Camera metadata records
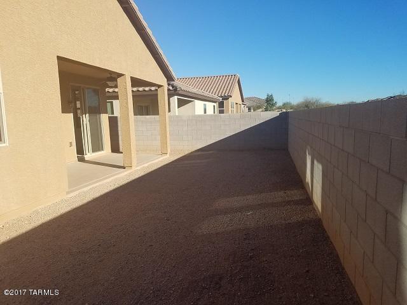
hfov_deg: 67.3
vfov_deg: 53.1
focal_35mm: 26
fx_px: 306
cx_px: 204
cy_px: 152
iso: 50
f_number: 1.7
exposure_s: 1/1824
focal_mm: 4.2
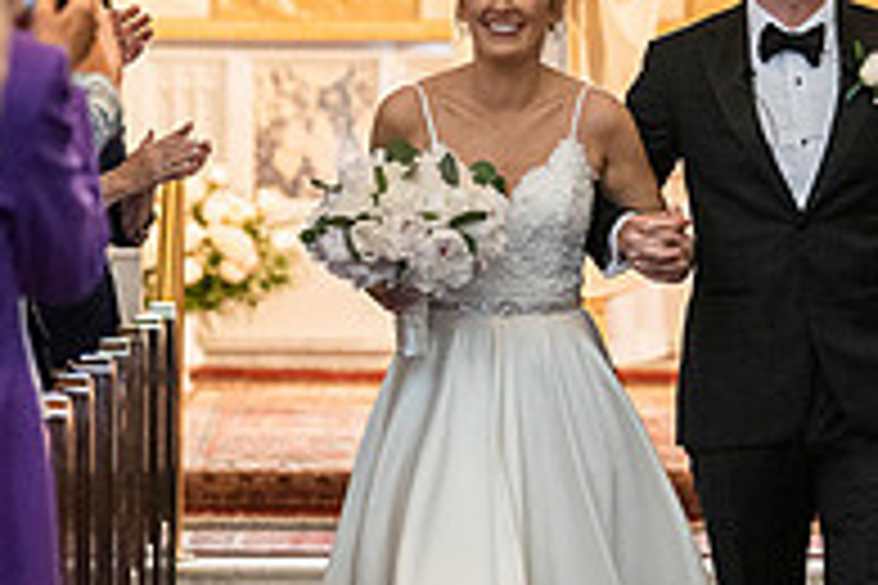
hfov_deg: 6.4
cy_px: 407
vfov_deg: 4.3
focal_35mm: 322
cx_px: 558
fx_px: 7853
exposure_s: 1/160
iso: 2500
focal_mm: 105
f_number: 2.8
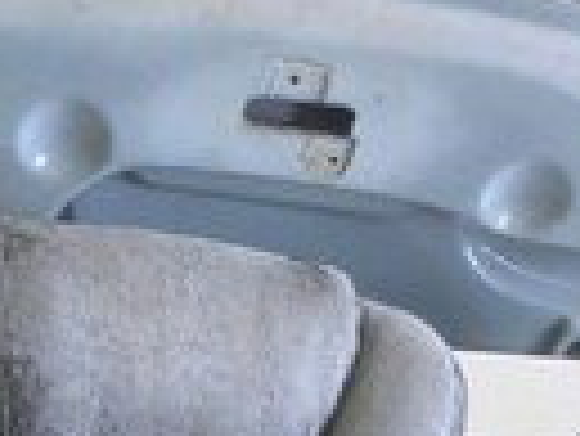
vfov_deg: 11.9
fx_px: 1828
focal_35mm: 109
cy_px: 912
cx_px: 0
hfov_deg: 17.6
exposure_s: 1/120
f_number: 1.7
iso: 160
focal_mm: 6.3
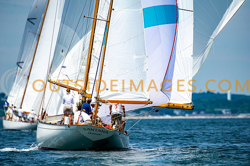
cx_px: 125
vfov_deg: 2.3
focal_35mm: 604
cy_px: 83
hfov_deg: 3.4
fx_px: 4194
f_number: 5
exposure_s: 1/3200
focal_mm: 600
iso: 400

What is expected: Nothing but the lines from the one with "vfov_deg: 2.3" through the end of the data above should be reproduced, each exactly, both ends included.

Written answer:
vfov_deg: 2.3
focal_35mm: 604
cy_px: 83
hfov_deg: 3.4
fx_px: 4194
f_number: 5
exposure_s: 1/3200
focal_mm: 600
iso: 400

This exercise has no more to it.